The club performs at various dance festivals during the school year. They performed at Fusion in December 2021 and will perform at Dance Fest on April 1, 2022.
Belly dance originated in Egypt and is a form of dance that focuses on the movement of the hips and torso.
Tova Marshall, ‘24, treasurer of the Belly Dance Club, said she recognizes that building confidence during belly dancing isn’t always easy.
“I’ve seen a lot of people walk into the room and initially they’re kind of uncomfortable with it,” said Tessa Dougan, ‘24, club vice president. “But once they get comfortable, they have no fear and they start to realize that their bodies can do such cool things and move in such cool ways.”
Newman said the executive board and experienced members of the club work to create a safe environment to help new members learn the skill without fear of being judged.
“We promote the jiggle,” Newman said. “When you’re promoting the jiggle, it allows people to be more confident in their bodies. Everyone shows stomach. You should, it’s part of the dance.”
Newman said this body positive goal is echoed through the way the club approaches the history of belly dance.
During the first meeting of the semester, Marshall said the group teaches new members about the history of belly dance and its different cultural styles.
“Our club is really diverse,” Dougan said. “We have a lot of different ethnicities, social backgrounds, and personalities, but when we all come together in the same room I feel like we’re all on the same level and everyone is just really amazing, open and honest with each other.”

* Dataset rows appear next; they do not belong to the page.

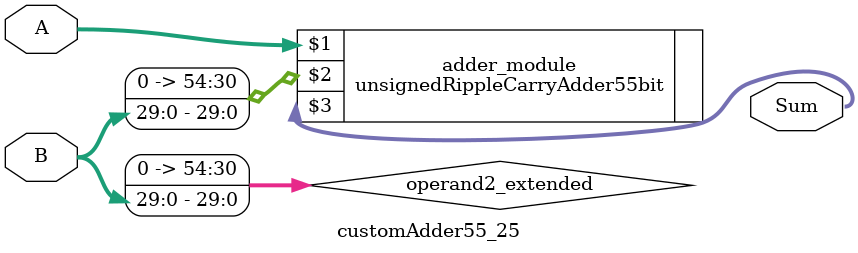
<source format=v>
module customAdder55_25(
                        input [54 : 0] A,
                        input [29 : 0] B,
                        
                        output [55 : 0] Sum
                );

        wire [54 : 0] operand2_extended;
        
        assign operand2_extended =  {25'b0, B};
        
        unsignedRippleCarryAdder55bit adder_module(
            A,
            operand2_extended,
            Sum
        );
        
        endmodule
        
</source>
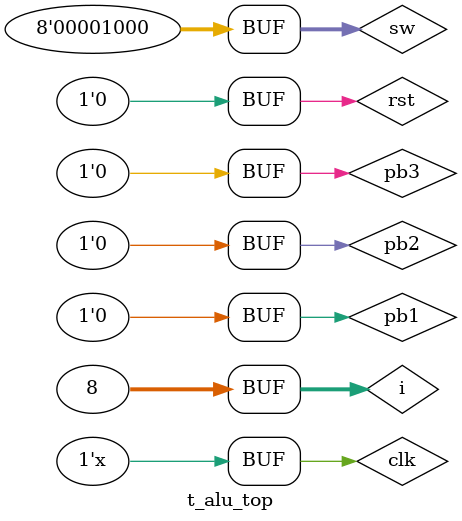
<source format=v>

module top_module(clk,pb1,pb2,pb3 ,sw, slc,rst, seg_op , led);
  // the input data from user to fpga kit
   input[7:0] sw ; input clk ;   input rst ; input pb1,pb2,pb3 ;
   // the output data from fpga to be presented 
    output [7:0] led ;  output [6:0] seg_op ;output [3:0] slc ; 

  
wire pb1_db ,pb2_db,pb3_db ;
wire slow_clk ;
wire [11:0] bcd ;
wire [3:0] seg_in ;
wire [15:0]  mux_in ;
wire [3:0] letter ;
wire [7:0] result ;
wire [1:0] mux_slc ;

  // slowing the clock
 clk_div s_clk (.clk(clk), .slow_clk(slow_clk) , .rst(rst) );
 // push buttons bedounce 
debounce b1 (.clk(clk) , .pb(pb1) ,.out(pb1_db) , .rst(rst));
debounce b2 (.clk(clk) , .pb(pb2) ,.out(pb2_db), .rst(rst));
debounce b3 (.clk(clk) , .pb(pb3) ,.out(pb3_db), .rst(rst)) ;
// arthmitic logic unit 
alu al (.sw(sw), .pb1(pb1_db), .pb2(pb2_db),.pb3(pb3_db), .result(result),.rst(rst),.clk(clk),.m_3(letter));
// input indicators by led
assign led = sw ;
// converting to binary coded decimal
bin2bcd  sg_bcd (.bin(result),.bcd(bcd));

assign mux_in ={letter,bcd} ;
// the slecetor of the segment 
an_selc anode (.mux_slc(mux_slc),.slow_clk(slow_clk),.an_slc(slc));
// the selctor of the data to segment decoder
mux_16x4 sg_mux (.bcd_in(mux_in),.sel(mux_slc),.out(seg_in));
// the segment decoder 
bcd_7segment sg_out (.bcd(seg_in),.seg(seg_op));

endmodule

   module t_alu_top();
	// top module test
	 

	reg clk; reg rst;  reg pb1;  reg pb2;  reg pb3;  reg [7:0] sw;
	wire [7:0] led;  wire [3:0] slc; wire [6:0] seg_op;
	integer i;
  //simulate 200 ms
   	 top_module tb (clk,pb1,pb2,pb3 ,sw, slc,rst, seg_op , led);

  initial begin
      clk =1; rst=1; pb1=0; pb2=0; pb3=0; sw=0;
      #1 rst = 0;
      #5000 pb1 = 1; sw = 200;// dec 10 --> REG A
      #1000 pb1 = 0; 
      #5000 pb2 = 1; sw = 15;// dec 2 --> REG B
      
      #10000000 pb2 = 0;    
      sw = 0;
      for (i=0;i<=7;i=i+1)
        begin
          #5000 pb3 = 1; sw = sw + 1; // REG C 
          #1000 pb3 = 0; 
        end
      
    end
 
  always #10 clk = ~clk;

  // put an instance of your ALU top
endmodule

 
  
  
  
  
  
  
    
</source>
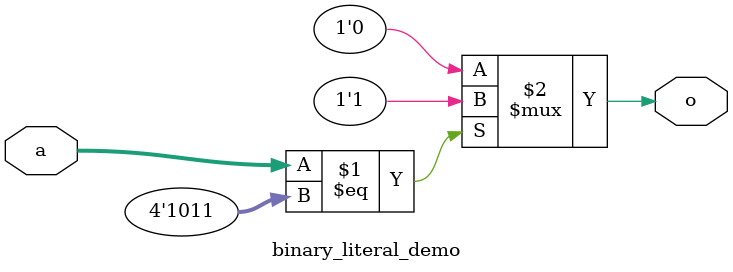
<source format=v>
module binary_literal_demo (
    input [3:0] a,
    output o
);
assign o = (a == 4'b1011) ? 1'b1 : 1'b0;
endmodule
</source>
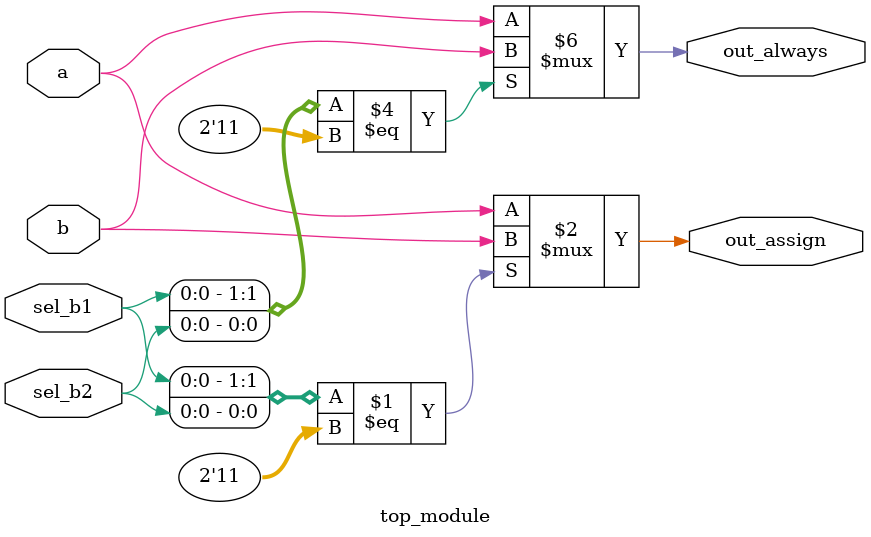
<source format=v>
module top_module(
    input a,
    input b,
    input sel_b1,
    input sel_b2,
    output wire out_assign,
    output reg out_always   ); 

    assign out_assign=({sel_b1,sel_b2}==2'b11)?b:a;

    always@(*)
        begin
            if({sel_b1,sel_b2}==2'b11)
                begin
                    out_always =b;
                end
            else 
                begin 
                    out_always=a;
                end
        end
        
endmodule

</source>
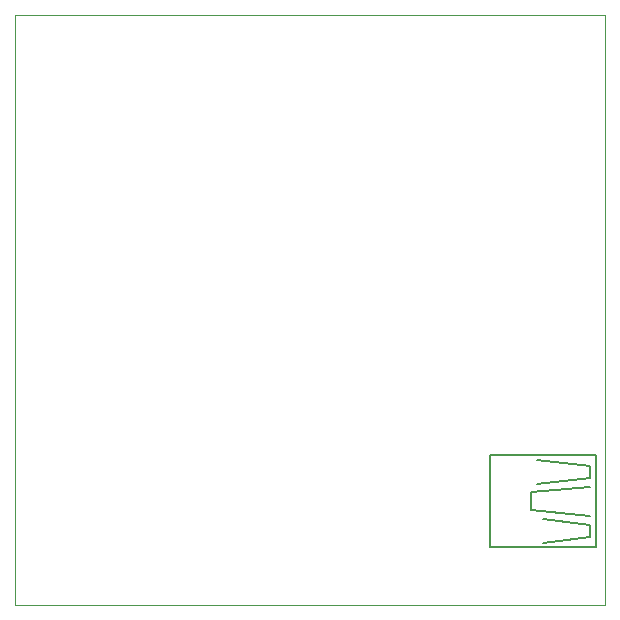
<source format=gbo>
G75*
%MOIN*%
%OFA0B0*%
%FSLAX25Y25*%
%IPPOS*%
%LPD*%
%AMOC8*
5,1,8,0,0,1.08239X$1,22.5*
%
%ADD10C,0.00000*%
%ADD11C,0.00500*%
D10*
X0001500Y0001500D02*
X0001500Y0198350D01*
X0198350Y0198350D01*
X0198350Y0001500D01*
X0001500Y0001500D01*
D11*
X0159906Y0020772D02*
X0195339Y0020772D01*
X0195339Y0051480D01*
X0159906Y0051480D01*
X0159906Y0020772D01*
X0173685Y0033173D02*
X0173685Y0039079D01*
X0193370Y0041047D01*
X0193370Y0044000D02*
X0175654Y0042031D01*
X0175654Y0049906D02*
X0193370Y0047937D01*
X0193370Y0044000D01*
X0193370Y0031205D02*
X0173685Y0033173D01*
X0177622Y0030220D02*
X0193370Y0028252D01*
X0193370Y0024315D01*
X0177622Y0022346D01*
M02*

</source>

The club also receives guidance in belly dance movements and culture from Nancy Carlisle, an assistant professor in the Psychology Department and advisor of the club.
In previous years, Carlisle was responsible for the club’s choreography. Now, the process is more team-oriented.
During practices, Dougan said the group likes to focus on traditional aspects of the dance while adding some of their own ideas.
“We basically play the music and we start doing some movements, and if we have an idea for what we want to do we shout it out and try it,” Dougan said. “If it works then we keep it, and if it doesn’t work we just move on to the next improv(isation).”
Newman encourages students who may be interested in joining the club to come try it out.
“If one reason for not joining is feeling nervous, self-conscious or afraid to perform, we’re going to try to make it so that all those nerves will dissipate,” Newman said.
Carlisle said the Belly Dance Club is open to all skill levels and doesn’t hold tryouts.
“For the most part, people kind of pick it up and then a lot of people stay with the club for many years and become quite skilled,” Carlisle said. “Our former president is now in a dance troupe based in Phillipsburg. It can become a lifelong skill.”